▶ **REQUIRED ACTION**: The required output is the lines below from the line containing "ring dip: (208, 216)" to the line containing "index mcp: (193, 174)", inclusive, retyped exactly. No other lines belong in it.

▶ **Items listed in a dataset**:
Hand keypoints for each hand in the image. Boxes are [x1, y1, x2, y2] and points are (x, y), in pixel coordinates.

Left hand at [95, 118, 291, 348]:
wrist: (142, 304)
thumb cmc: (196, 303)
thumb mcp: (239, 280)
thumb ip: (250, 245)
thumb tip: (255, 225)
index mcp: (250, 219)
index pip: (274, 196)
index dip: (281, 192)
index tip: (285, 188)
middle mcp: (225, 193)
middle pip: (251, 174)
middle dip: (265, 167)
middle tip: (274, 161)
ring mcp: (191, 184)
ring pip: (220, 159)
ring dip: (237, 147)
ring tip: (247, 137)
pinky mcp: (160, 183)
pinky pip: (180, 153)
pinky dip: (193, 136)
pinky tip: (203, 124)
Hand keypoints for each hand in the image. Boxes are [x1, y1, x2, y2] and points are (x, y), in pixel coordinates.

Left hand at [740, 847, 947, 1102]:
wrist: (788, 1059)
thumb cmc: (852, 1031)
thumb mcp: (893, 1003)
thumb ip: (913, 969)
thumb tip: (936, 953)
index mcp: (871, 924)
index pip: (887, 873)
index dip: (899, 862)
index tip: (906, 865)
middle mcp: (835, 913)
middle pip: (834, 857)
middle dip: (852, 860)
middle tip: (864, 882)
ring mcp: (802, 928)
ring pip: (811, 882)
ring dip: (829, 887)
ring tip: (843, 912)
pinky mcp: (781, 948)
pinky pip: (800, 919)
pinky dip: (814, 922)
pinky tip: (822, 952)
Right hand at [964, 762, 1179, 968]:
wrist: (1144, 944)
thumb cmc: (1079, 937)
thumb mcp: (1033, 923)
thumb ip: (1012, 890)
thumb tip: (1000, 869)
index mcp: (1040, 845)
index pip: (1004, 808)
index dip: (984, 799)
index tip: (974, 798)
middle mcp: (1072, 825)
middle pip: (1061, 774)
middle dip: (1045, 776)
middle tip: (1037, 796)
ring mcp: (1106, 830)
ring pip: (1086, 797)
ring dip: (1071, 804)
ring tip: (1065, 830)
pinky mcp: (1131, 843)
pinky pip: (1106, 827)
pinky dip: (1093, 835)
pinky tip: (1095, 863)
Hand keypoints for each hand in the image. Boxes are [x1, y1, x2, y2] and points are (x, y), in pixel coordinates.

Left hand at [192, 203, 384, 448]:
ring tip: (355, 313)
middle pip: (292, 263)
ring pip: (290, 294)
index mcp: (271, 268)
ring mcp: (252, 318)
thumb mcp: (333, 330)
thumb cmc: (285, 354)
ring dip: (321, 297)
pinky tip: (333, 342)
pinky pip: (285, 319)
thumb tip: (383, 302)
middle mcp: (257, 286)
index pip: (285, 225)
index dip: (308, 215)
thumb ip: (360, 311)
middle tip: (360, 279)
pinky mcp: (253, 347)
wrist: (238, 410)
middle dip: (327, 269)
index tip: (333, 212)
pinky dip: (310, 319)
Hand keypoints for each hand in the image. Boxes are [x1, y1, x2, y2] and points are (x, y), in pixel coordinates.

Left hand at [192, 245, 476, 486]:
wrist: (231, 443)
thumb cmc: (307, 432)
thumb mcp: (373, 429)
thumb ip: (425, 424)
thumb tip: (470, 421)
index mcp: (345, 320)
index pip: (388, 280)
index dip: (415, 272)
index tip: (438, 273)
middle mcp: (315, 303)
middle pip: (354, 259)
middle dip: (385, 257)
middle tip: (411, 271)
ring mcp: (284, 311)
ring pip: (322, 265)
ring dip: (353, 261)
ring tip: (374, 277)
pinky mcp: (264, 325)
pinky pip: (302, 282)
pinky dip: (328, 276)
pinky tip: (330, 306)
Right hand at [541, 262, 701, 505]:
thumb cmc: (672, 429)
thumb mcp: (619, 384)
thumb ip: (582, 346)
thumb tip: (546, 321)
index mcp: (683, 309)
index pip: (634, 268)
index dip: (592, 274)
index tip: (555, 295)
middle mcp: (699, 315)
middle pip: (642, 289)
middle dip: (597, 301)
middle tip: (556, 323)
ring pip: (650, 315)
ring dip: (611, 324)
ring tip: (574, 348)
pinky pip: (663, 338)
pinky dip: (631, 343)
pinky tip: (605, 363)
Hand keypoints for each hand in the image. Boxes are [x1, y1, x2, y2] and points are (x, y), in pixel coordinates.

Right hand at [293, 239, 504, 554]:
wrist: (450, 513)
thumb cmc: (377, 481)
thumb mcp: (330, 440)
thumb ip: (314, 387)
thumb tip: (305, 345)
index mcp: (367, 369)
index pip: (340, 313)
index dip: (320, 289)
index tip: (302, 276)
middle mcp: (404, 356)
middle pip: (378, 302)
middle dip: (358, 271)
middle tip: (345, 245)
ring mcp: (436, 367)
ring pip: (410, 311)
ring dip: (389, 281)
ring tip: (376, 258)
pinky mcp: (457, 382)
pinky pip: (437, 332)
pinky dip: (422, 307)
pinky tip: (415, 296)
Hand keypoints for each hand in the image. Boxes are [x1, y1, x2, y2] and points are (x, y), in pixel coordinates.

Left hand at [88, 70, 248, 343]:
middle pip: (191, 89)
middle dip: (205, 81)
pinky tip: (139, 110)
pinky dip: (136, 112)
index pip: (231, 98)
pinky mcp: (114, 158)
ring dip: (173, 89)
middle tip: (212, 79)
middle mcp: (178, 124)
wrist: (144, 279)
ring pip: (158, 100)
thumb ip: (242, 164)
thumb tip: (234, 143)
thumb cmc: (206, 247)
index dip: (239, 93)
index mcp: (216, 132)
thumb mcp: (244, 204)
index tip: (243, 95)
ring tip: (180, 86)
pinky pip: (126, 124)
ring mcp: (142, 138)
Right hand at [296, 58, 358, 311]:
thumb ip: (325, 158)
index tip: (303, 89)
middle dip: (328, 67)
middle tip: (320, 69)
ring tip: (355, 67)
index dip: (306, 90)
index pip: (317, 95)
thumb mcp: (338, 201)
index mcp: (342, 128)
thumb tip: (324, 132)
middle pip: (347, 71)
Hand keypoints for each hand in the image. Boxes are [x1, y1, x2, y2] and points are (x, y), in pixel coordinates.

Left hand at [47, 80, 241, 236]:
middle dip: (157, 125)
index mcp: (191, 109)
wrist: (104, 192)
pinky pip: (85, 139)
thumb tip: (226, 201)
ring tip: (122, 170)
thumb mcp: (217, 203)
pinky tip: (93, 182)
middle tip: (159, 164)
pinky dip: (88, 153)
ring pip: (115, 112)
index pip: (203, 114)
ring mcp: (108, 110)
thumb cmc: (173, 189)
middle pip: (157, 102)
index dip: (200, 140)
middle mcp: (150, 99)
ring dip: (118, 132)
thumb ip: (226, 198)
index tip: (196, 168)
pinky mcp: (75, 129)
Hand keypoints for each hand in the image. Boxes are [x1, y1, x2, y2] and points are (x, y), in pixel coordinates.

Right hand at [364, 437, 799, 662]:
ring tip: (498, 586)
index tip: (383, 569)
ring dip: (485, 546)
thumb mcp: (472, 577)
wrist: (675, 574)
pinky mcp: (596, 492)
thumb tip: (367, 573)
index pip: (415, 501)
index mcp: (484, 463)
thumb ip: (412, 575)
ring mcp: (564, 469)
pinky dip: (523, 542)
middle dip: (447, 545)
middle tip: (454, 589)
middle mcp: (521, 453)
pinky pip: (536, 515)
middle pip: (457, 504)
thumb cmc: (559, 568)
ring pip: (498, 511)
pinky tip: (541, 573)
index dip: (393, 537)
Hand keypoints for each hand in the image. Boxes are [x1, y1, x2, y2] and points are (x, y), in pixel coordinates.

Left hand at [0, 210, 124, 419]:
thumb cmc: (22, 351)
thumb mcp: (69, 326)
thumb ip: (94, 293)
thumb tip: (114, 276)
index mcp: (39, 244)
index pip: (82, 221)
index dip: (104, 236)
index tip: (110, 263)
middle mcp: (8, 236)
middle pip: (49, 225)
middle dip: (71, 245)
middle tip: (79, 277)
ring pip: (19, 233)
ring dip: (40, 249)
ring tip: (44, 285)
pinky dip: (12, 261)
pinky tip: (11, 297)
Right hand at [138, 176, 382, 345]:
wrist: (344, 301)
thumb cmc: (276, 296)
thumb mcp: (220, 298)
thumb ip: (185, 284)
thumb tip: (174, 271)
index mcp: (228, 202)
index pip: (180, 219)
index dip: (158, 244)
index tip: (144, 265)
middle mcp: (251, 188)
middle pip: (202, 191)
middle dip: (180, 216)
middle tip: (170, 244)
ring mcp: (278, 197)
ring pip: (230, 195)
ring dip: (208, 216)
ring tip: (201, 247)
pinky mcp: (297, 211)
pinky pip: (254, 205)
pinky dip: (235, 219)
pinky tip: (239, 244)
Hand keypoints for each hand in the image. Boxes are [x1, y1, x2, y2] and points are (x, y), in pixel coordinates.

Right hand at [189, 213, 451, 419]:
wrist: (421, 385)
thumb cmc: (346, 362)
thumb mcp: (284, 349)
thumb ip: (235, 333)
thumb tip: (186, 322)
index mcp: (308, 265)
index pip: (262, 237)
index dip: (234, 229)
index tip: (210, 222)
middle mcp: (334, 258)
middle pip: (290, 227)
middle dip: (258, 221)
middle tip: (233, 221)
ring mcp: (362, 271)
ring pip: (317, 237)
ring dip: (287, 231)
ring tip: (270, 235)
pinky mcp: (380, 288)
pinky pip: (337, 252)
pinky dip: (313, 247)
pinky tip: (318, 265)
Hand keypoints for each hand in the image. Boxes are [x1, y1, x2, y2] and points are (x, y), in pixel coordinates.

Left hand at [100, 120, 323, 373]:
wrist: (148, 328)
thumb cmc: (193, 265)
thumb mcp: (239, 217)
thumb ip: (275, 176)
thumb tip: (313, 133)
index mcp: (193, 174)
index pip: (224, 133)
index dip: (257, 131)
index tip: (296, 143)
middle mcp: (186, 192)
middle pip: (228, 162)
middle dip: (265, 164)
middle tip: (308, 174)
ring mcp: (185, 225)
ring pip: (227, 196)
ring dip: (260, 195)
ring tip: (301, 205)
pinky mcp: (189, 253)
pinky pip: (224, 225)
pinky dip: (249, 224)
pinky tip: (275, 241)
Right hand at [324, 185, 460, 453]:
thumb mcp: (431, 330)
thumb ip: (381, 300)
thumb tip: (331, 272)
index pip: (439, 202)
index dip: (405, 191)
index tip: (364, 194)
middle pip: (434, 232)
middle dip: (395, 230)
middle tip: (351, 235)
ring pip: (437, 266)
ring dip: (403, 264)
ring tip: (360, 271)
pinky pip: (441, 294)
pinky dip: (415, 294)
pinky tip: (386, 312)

▶ **EXERCISE ANSWER**:
ring dip: (208, 216)
ring tip: (201, 247)
pinky mcp: (297, 211)
pinky pip: (254, 205)
pinky dip: (235, 219)
pinky tip: (239, 244)
Hand keypoints for each hand in the image. Boxes are [x1, y1, x2, y2] and points are (x, y), in pixel coordinates.

Right hand at [189, 213, 451, 419]:
wrist: (421, 385)
thumb cmc: (346, 362)
thumb mcp: (284, 349)
thumb ip: (235, 333)
thumb tip: (186, 322)
index mcp: (308, 265)
index pip: (262, 237)
index dip: (234, 229)
index tip: (210, 222)
middle mcp: (334, 258)
middle pip: (290, 227)
middle dip: (258, 221)
middle tip: (233, 221)
ring mcp: (362, 271)
ring pip: (317, 237)
ring dip: (287, 231)
ring tip: (270, 235)
pinky mcp: (380, 288)
pinky pip: (337, 252)
pinky dip: (313, 247)
pinky tip: (318, 265)
Hand keypoints for each hand in the image. Boxes are [x1, y1, x2, y2] and points are (x, y), in pixel coordinates.

Left hand at [100, 120, 323, 373]:
wrist: (148, 328)
thumb cmc: (193, 265)
thumb mcp: (239, 217)
thumb ip: (275, 176)
thumb tip: (313, 133)
index mcp: (193, 174)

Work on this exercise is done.